The first was that my sister passed away.  On May 16, my sister, Cathy Walker, entered her heavenly reward.  My family and I cared for her for the last year-and-a-half of her life while she suffered from end stage cancer.  Much of this time she was in our home.  She was positive, upbeat, encouraging, and faithful to her Lord right up until the end, and was an inspiration to all of us who knew her.  Even with all of these gifts that she provided, it’s still physically, mentally, and emotionally draining to care for a terminally ill patient, and this labor of love took its toll on all of us.

The second was that I was carrying an enormous teaching load, even by my standards.  Four tenth grade humanities sections, two eleventh grade composition and literature sections, two Latin I sections, two Latin II sections, one Latin III sections, and one night grade US History section.  This coming school year, I’ll have a similar number of sections, but only four preps.

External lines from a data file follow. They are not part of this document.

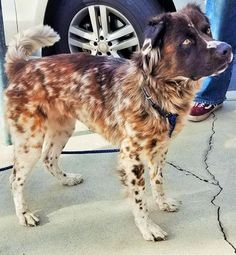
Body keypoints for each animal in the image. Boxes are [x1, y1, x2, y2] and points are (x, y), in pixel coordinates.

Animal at [5, 4, 232, 241]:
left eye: (207, 30)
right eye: (186, 41)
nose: (226, 48)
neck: (152, 90)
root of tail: (23, 65)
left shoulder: (160, 149)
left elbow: (158, 180)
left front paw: (162, 203)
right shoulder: (131, 157)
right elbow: (140, 200)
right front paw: (148, 227)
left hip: (63, 128)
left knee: (48, 158)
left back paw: (66, 179)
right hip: (30, 141)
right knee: (15, 179)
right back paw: (24, 214)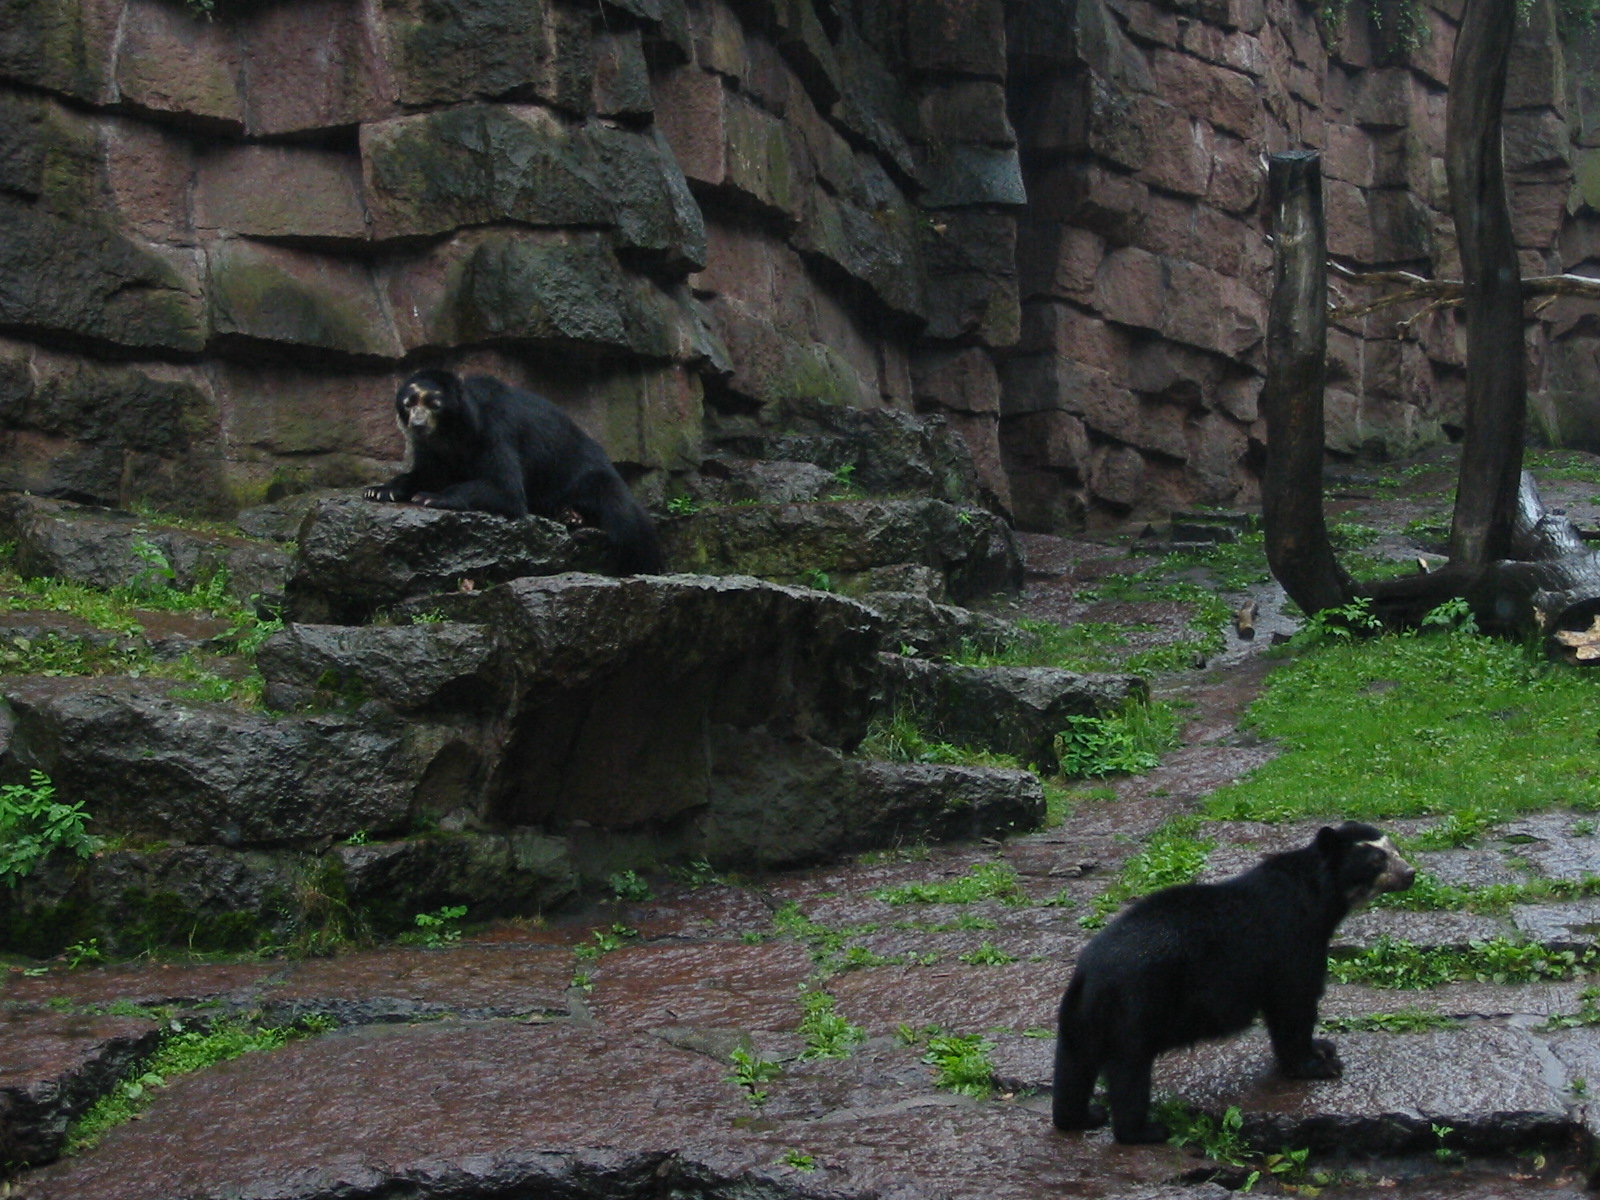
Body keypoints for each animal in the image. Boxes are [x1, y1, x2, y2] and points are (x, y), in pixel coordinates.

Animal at [1052, 821, 1415, 1144]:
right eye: (1375, 860)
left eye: (1395, 848)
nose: (1410, 873)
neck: (1318, 896)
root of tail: (1092, 972)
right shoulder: (1291, 939)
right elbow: (1294, 1001)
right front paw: (1317, 1064)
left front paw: (1323, 1048)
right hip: (1139, 1002)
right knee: (1130, 1067)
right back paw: (1145, 1131)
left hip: (1080, 1015)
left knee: (1074, 1063)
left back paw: (1082, 1116)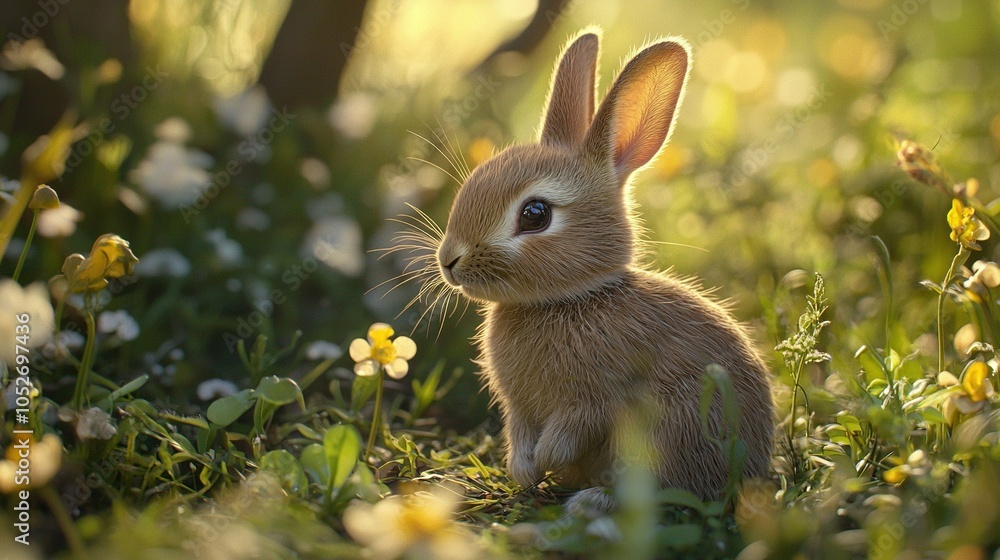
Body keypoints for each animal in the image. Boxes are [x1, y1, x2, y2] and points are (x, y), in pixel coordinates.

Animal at [433, 28, 774, 513]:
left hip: (674, 427)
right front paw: (524, 471)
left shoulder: (597, 396)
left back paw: (591, 501)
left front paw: (547, 460)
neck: (568, 299)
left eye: (535, 214)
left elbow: (575, 426)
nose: (449, 260)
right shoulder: (518, 406)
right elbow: (519, 429)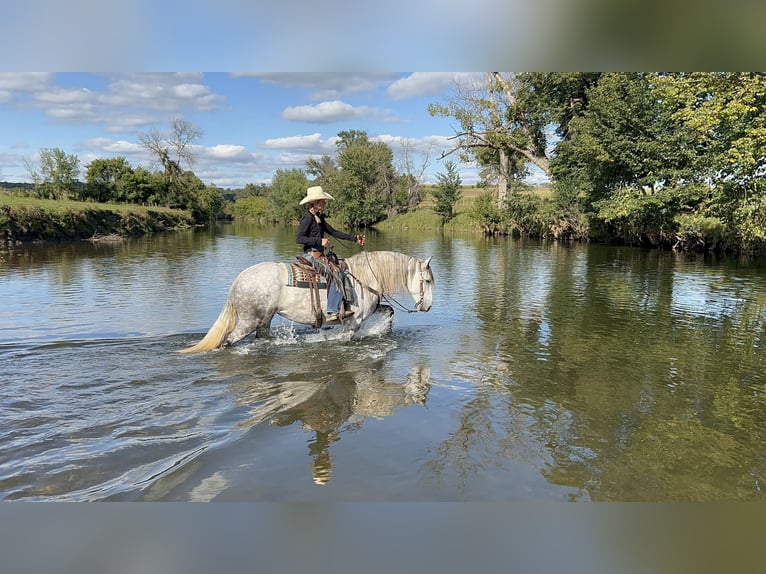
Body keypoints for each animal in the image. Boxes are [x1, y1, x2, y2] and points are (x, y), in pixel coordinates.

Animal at [178, 250, 434, 353]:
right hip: (248, 322)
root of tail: (239, 280)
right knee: (226, 341)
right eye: (428, 280)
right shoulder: (353, 322)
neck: (366, 277)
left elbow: (389, 311)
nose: (428, 307)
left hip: (263, 321)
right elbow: (342, 338)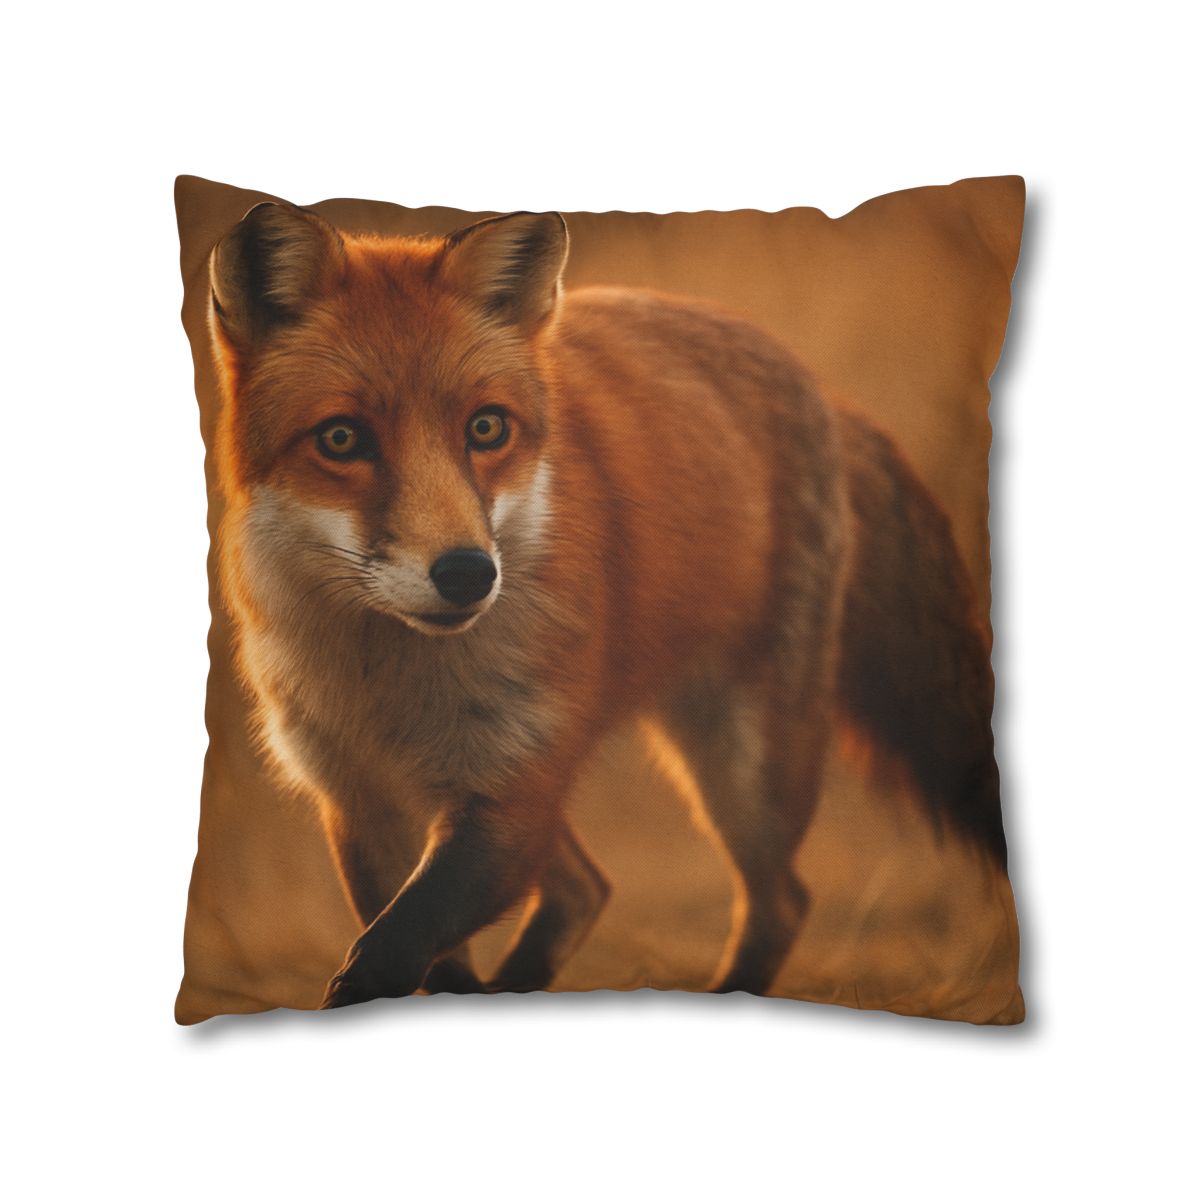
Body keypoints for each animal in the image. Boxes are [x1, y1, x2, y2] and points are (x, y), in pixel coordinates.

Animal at [208, 201, 1005, 1009]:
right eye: (341, 438)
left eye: (486, 427)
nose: (467, 574)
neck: (393, 684)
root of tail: (823, 390)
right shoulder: (362, 803)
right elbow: (419, 960)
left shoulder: (512, 791)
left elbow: (391, 950)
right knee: (586, 888)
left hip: (740, 768)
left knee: (777, 900)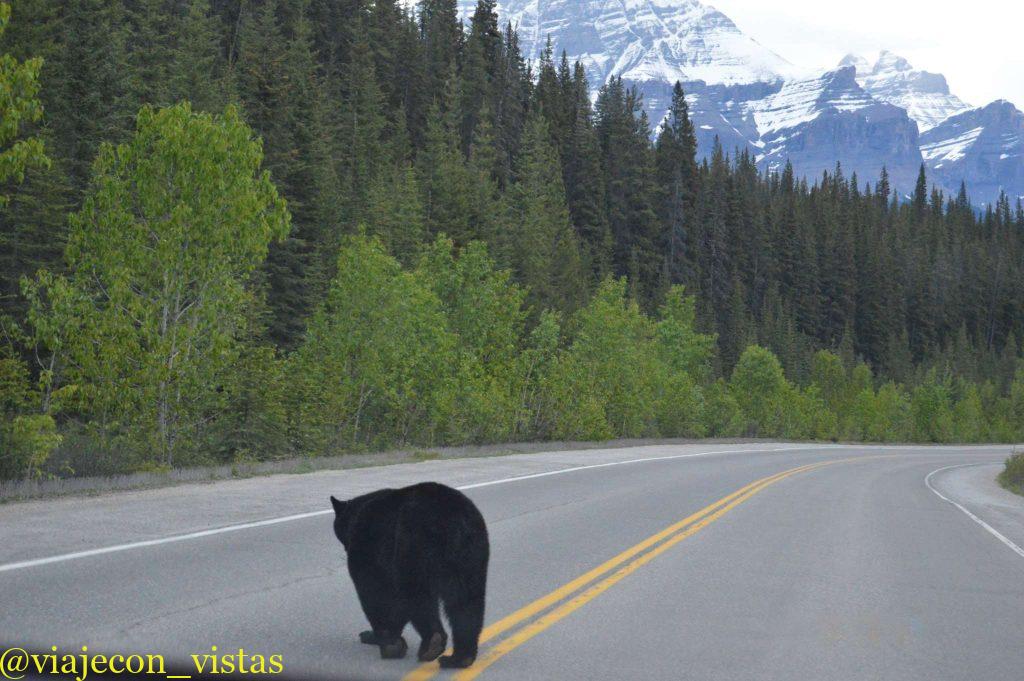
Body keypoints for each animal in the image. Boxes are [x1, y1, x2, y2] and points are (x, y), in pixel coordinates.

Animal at [330, 482, 489, 669]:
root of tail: (454, 519)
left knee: (417, 596)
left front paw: (381, 639)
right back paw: (459, 658)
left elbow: (374, 592)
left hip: (412, 546)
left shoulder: (368, 548)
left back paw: (431, 644)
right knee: (467, 602)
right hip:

The third was that my wife and I, along with my mother-in-law, were in a devastating car accident on June 26.  Seeing the photos, it would be difficult to believe that all of us came away with no permanent impairments.  However, I have some broken ribs and am generally pretty sore.

The sheer boredom of sitting around rekindled my desire to write more.  I’m faced with looking around my house and my innumerable books on writing.  Paraphrasing the words of Roxanne Gay, author of Bad Feminist, it’s like being “beyond Lane Bryant fat” and having a closet full of size 2 clothes; a monument to ambition and shame.  While I realize that such feelings don’t generally produce motivation to persevere in any long-term behavior, I must acknowledge them, even it it’s to rechannel them into both a realization that I get paid for teaching rather than writing, and that there is no shame in using my verbal capacity on my feet instead of on the page.